Under John Evans Atta Mills, the Kwesi Ahwoi Agric Ministry set out to erect a few silos at Takyiman and other cereal producing or marketing centres. It turned out to be a colossal failure. Tractors were brought around that same time for mechanization; the scandalous distribution and monopoly effected by some government appointees are only part of our history now. From the time Gladys Asmah was Minister of Fisheries – through the era of Hanny-Sherry Aryeetey – to date, always Government is building fishing landing pads or sites: few remain completed and functional. The use of pair-trawlers, dynamites, powerful lamps and tiny nets for fishing is illegal; many foreigners and our own brethren engage in the illegality with relish and impunity. So, the poor and un-connected farmer and fisher are the butt of all the crimes, fleecing and unfair deals in our farming and fishing industry.

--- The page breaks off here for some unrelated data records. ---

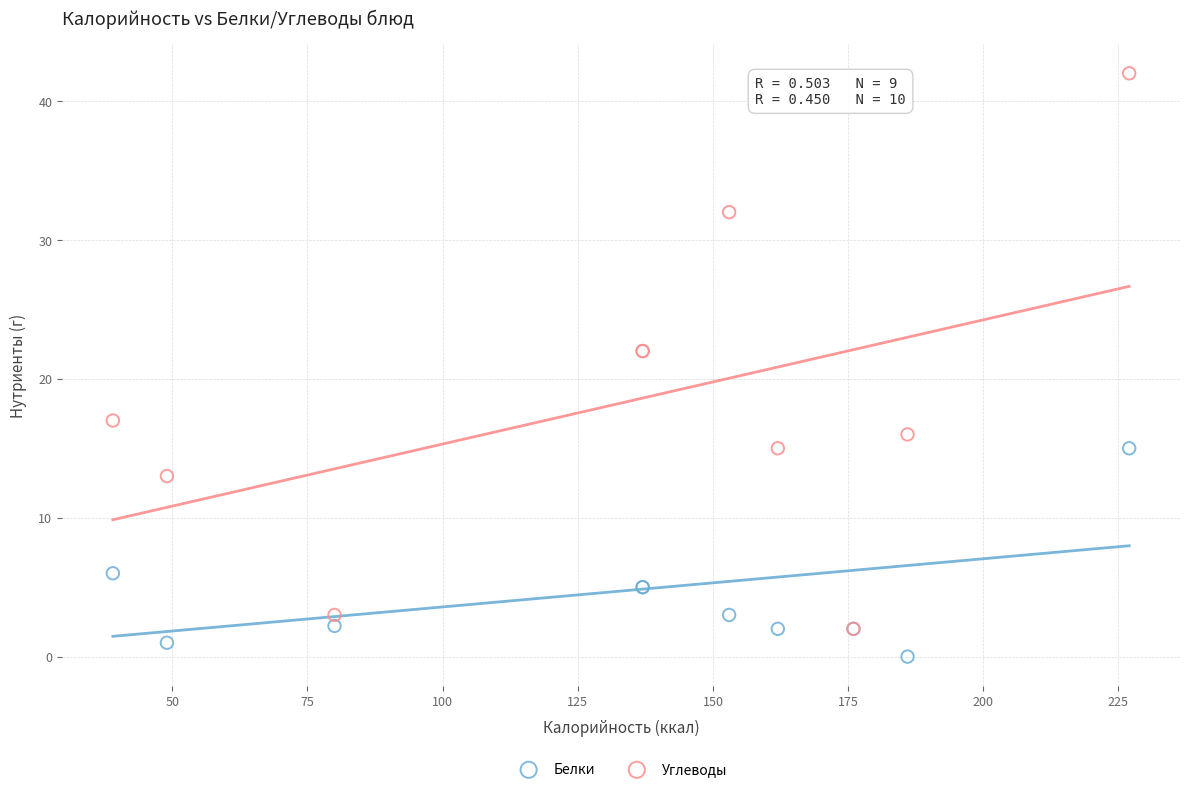

In the Белки series, what Y value is closest to 7?

6.0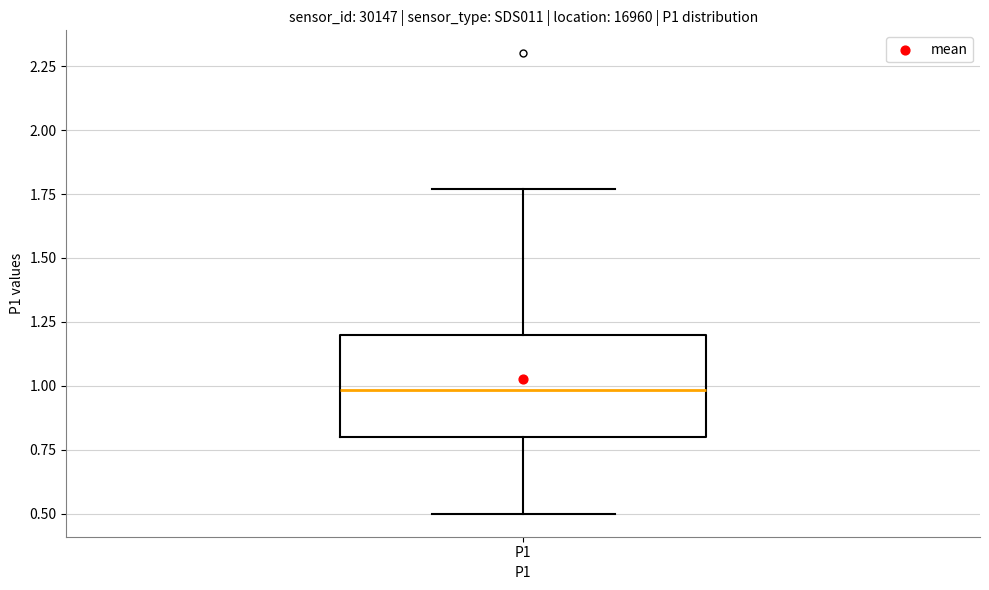

Read this box plot against the y-axis: the position of the median line, the range covered by the box, and the ends of both whiskers. The values are not printed on the chart, so give them approximately, as read against the axis.

median 1.00, box 0.80 to 1.20, whiskers 0.50 to 1.75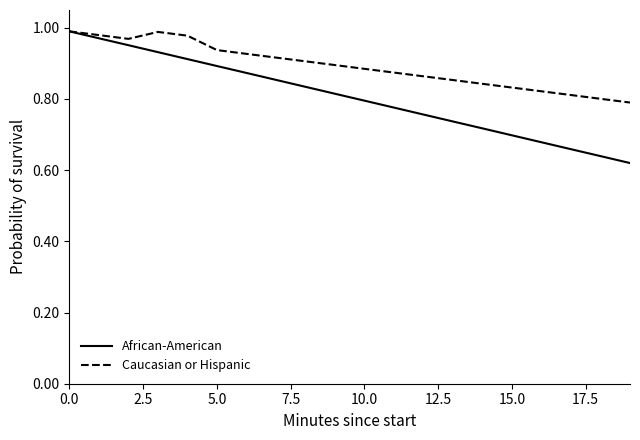

Rank the series by their average value, from lowest to highest.

African-American, Caucasian or Hispanic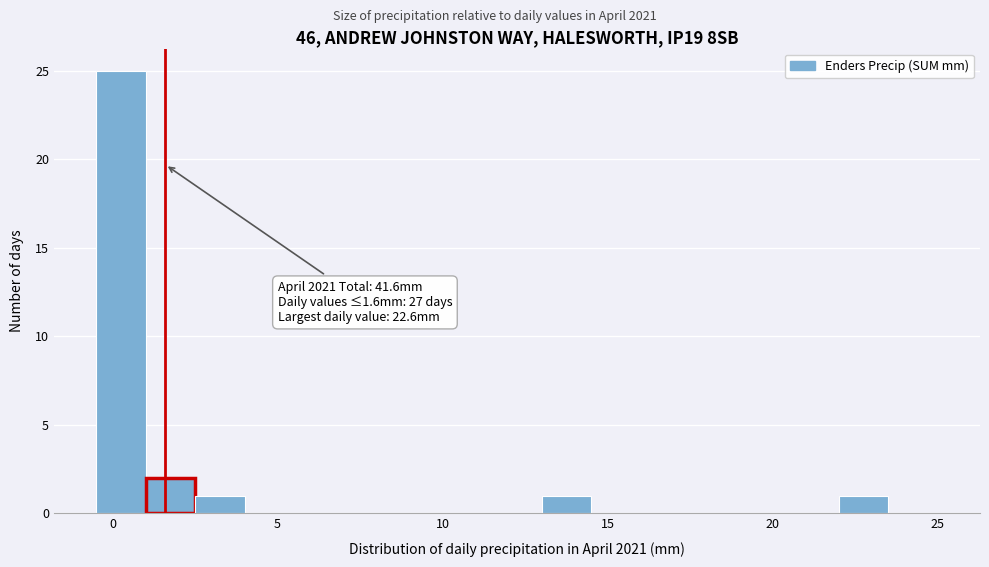

Around what value on the x-axis is the tallest bar? Give the approximate position of its centre, as read against the axis.

0.5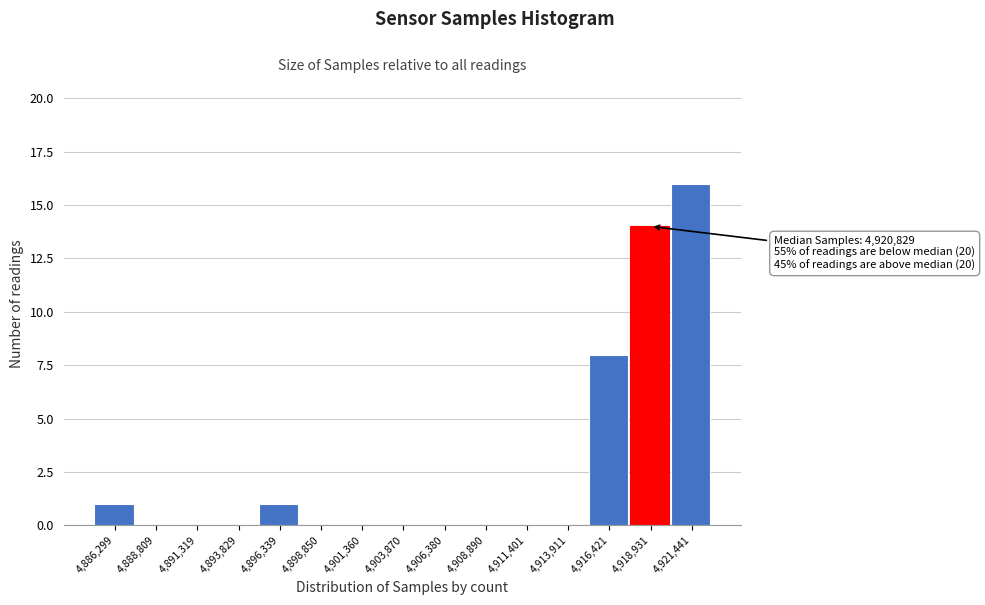

Reading left to right, transcribe all the data shown in this chart.

4,886,299=1	4,888,809=0	4,891,319=0	4,893,829=0	4,896,339=1	4,898,850=0	4,901,360=0	4,903,870=0	4,906,380=0	4,908,890=0	4,911,401=0	4,913,911=0	4,916,421=8	4,918,931=14	4,921,441=16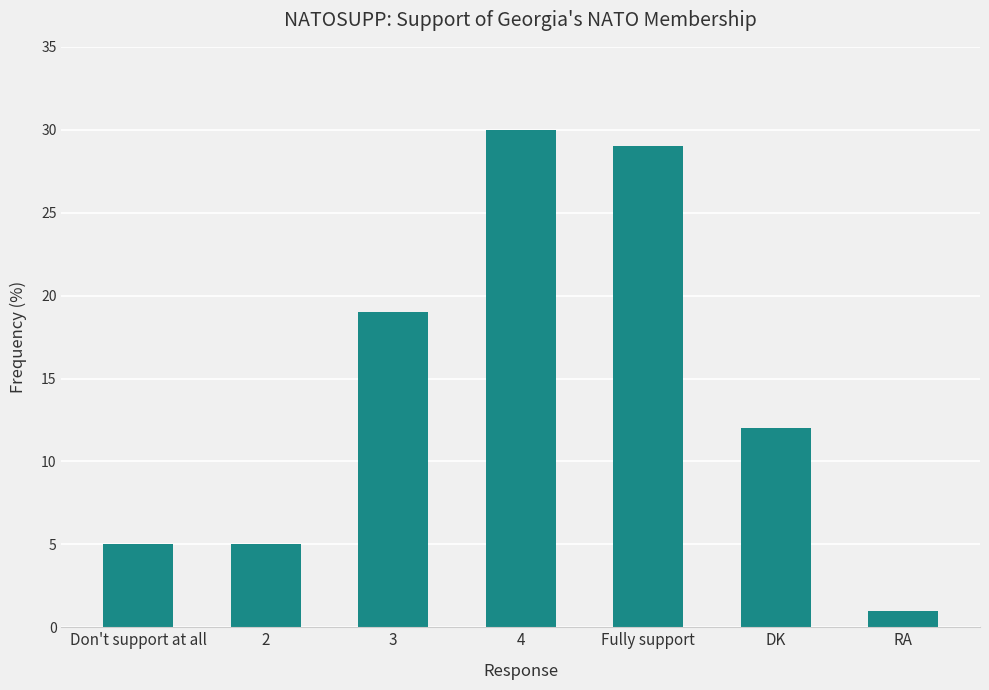

What is the sum of the values at 3 and DK?

31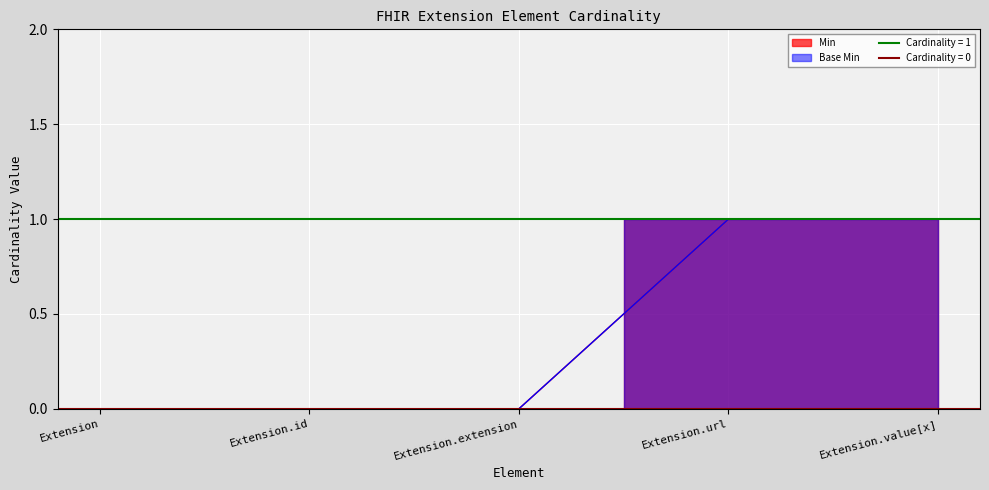

True or false: Base Min and Min intersect in this chart.

False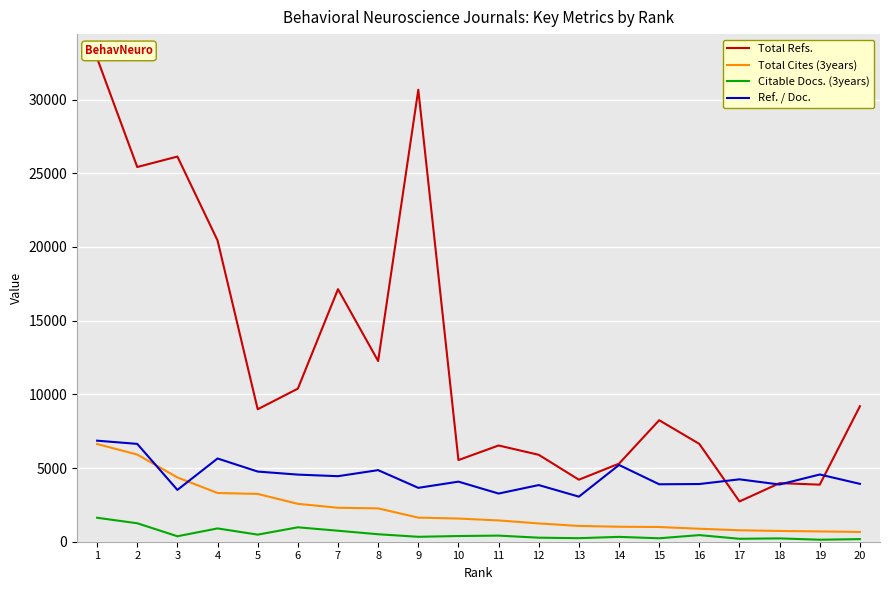

What is the minimum value for Ref. / Doc.?

3059.0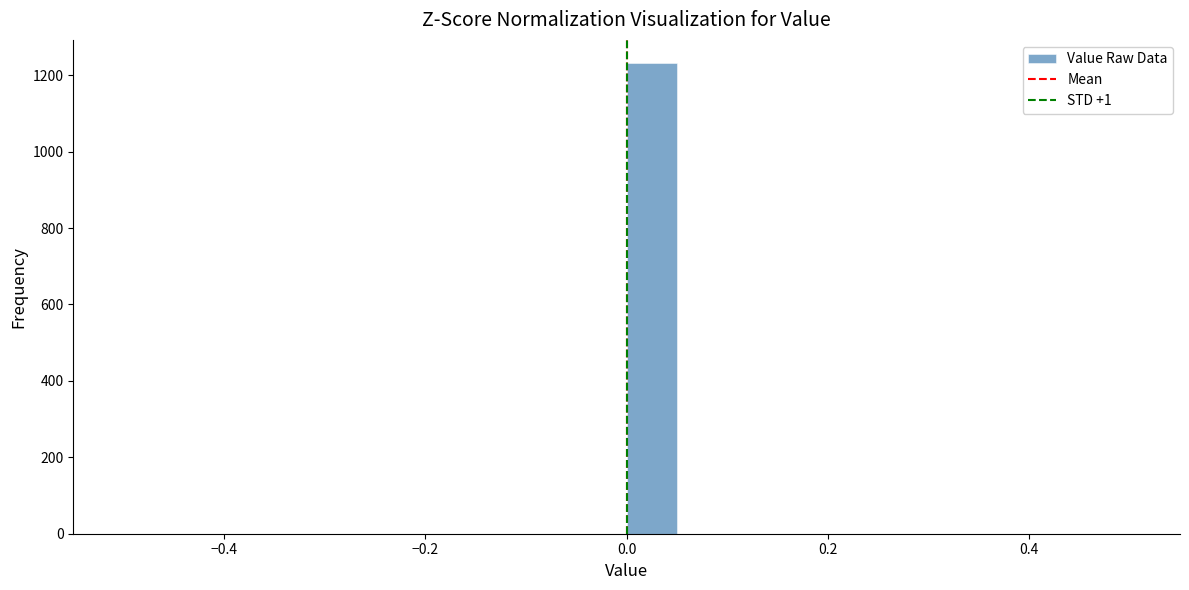

Around what value on the x-axis is the tallest bar? Give the approximate position of its centre, as read against the axis.

0.02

Aren’t the District Enterprises – otherwise referred to as One-District-One-Factory – being championed by the Alan John Kwadwo Kyerematen going to be, by and large, use agricultural products? I confidently say most of them are going to be agro-based. If we build our industries on this wishy-washy agriculture, we are bound to fail. Kutu Acheampong succeeded for a few years in his Operation Feed Yourself. The same I. K. failed in his bid to continue with Operation Feed Your Industries. Why? The OFY lacked medium and long-term (in short, sustainability) planning. Apart from the condemnable lack of commitment from the Atta Mills/Mahama governments to sustain the Cassava Starch Factory, the Kufuor regime that founded the Ayensu project at Bawjiase must share in the blame for failing to ensure raw cassava would be supplied in needed quantities all-year-round. We fail to plan in this country. And, the reverse is true: we plan to fail.

The increasing high crime, street hawking, prostitution and mass unemployment are partly a mark of rebellion against farming that has been turned into punishment in this country. The wanton mowing of cocoa, oil-palm, rubber and other cash crop trees to make way for galamsey is – to some extent – a furious reaction to the unfair treatment of the people who elected to feed our stomachs and industries. Ghana Today is, by no means, endorsing or even justifying prostitution, armed robbery, illicit gold-digging or any crime for that matter; what I am saying is that the frustration in and low returns from farming and fishing make other vocations tempting, if not attractive. Who will reverse this curse?

Whoever will come and make two blades of corn grow where one used to grow; whoever will come and process almost all the cocoa we reap in this country into priceless goods; whoever will come and make the farmer and fisher lead happy and hygienic lives would be worthy of praise than a whole generation of politicians promising and never delivering. (Our Finance Minster, Ken Ofori-Atta, recently told an investors’ forum abroad that – whereas we sell the raw beans for just US$5billion as price-takers; those who buy from us add value and make US$140billion out of it. How do we get out of this pathetic farming situation in Ghana? It takes making good policies. It takes dedicated implementation of the good policies. It takes inspiration and perseverance. Is our government listening?